▶ [Excerpt to read]:
Song
- Language: Russian
- Recorded: 1963
- Genre: War song
- Length: 3:51
- Composer: Veniamin Basner
- Lyricist: Mikhail Matusovsky

= On the Nameless Height (song) =

On The Nameless Height (На безымянной высоте, Na bezymyannoy vysote), also known as Nearby an Unfamilial Settlement (У незнакомого посёлка, U neznakomogo posyolka) is a Soviet World War II song. The text was written by Mikhail Matusovsky in 1963, with music by Veniamin Basner, and is one of the themes of the war-based movie "Silence" (Тишина, Tishina), released in 1964. The song is based on true historical events and glorifies three lucky soldiers, surviving out of an eighteen-soldier infantry squad. The height concerned the one located near the Rubezhenka settlement in the Kuybyshevsky District, Kaluga Oblast while the soldiers, mentioned in song, were a part of Soviet 139th infantry division.

==Background==
In August 1943 the 139th Rifle Division was reinforced with newly arrived draftees-volunteers. Eighteen newly arrived factory workers from Novosibirsk were given a task to stealthily occupy a height behind enemy lines in the vicinity of today's settlement Rubezhonka in Kaluga Oblast. Headed by the Second Lieutenant Yevgeniy Proshin, they were given the deadline to accomplish their mission by September 14. Their call sign was Luna. Upon completion of the task Luna gave a positive SITREP for a successful mission. However, they were spotted soon by a German patrol, which led to their encirclement and elimination. No real evaluation of the mission was recorded. Despite the lyrics which mention three survivors, there were in fact only two: Sergeant Konstantin Vlasov and Private Gerasim Lapin. Their lives were miraculously spared when they were knocked unconscious. Sergeant Vlasov was captured as a prisoner, but was later able to escape to partisans; Private Lapin was found among the dead by the advancing elements of Soviet Armed Forces.

▶ [Instructions to follow]: Write out word for word the part of the text on the song "On the Nameless Height" that opens with the words containing "On The Nameless Height (На" and closes with "139th infantry division.".

▶ [Data]:

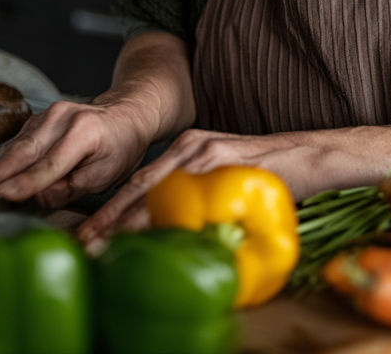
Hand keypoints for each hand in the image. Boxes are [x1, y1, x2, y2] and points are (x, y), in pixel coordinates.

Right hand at [0, 99, 155, 206]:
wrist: (125, 117)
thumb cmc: (118, 149)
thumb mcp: (106, 175)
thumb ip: (72, 187)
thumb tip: (40, 196)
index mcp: (86, 131)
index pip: (52, 162)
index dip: (27, 181)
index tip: (5, 194)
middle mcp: (65, 116)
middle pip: (28, 148)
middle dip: (3, 169)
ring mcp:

▶ [Solution for this problem]:
On The Nameless Height (На безымянной высоте, Na bezymyannoy vysote), also known as Nearby an Unfamilial Settlement (У незнакомого посёлка, U neznakomogo posyolka) is a Soviet World War II song. The text was written by Mikhail Matusovsky in 1963, with music by Veniamin Basner, and is one of the themes of the war-based movie "Silence" (Тишина, Tishina), released in 1964. The song is based on true historical events and glorifies three lucky soldiers, surviving out of an eighteen-soldier infantry squad. The height concerned the one located near the Rubezhenka settlement in the Kuybyshevsky District, Kaluga Oblast while the soldiers, mentioned in song, were a part of Soviet 139th infantry division.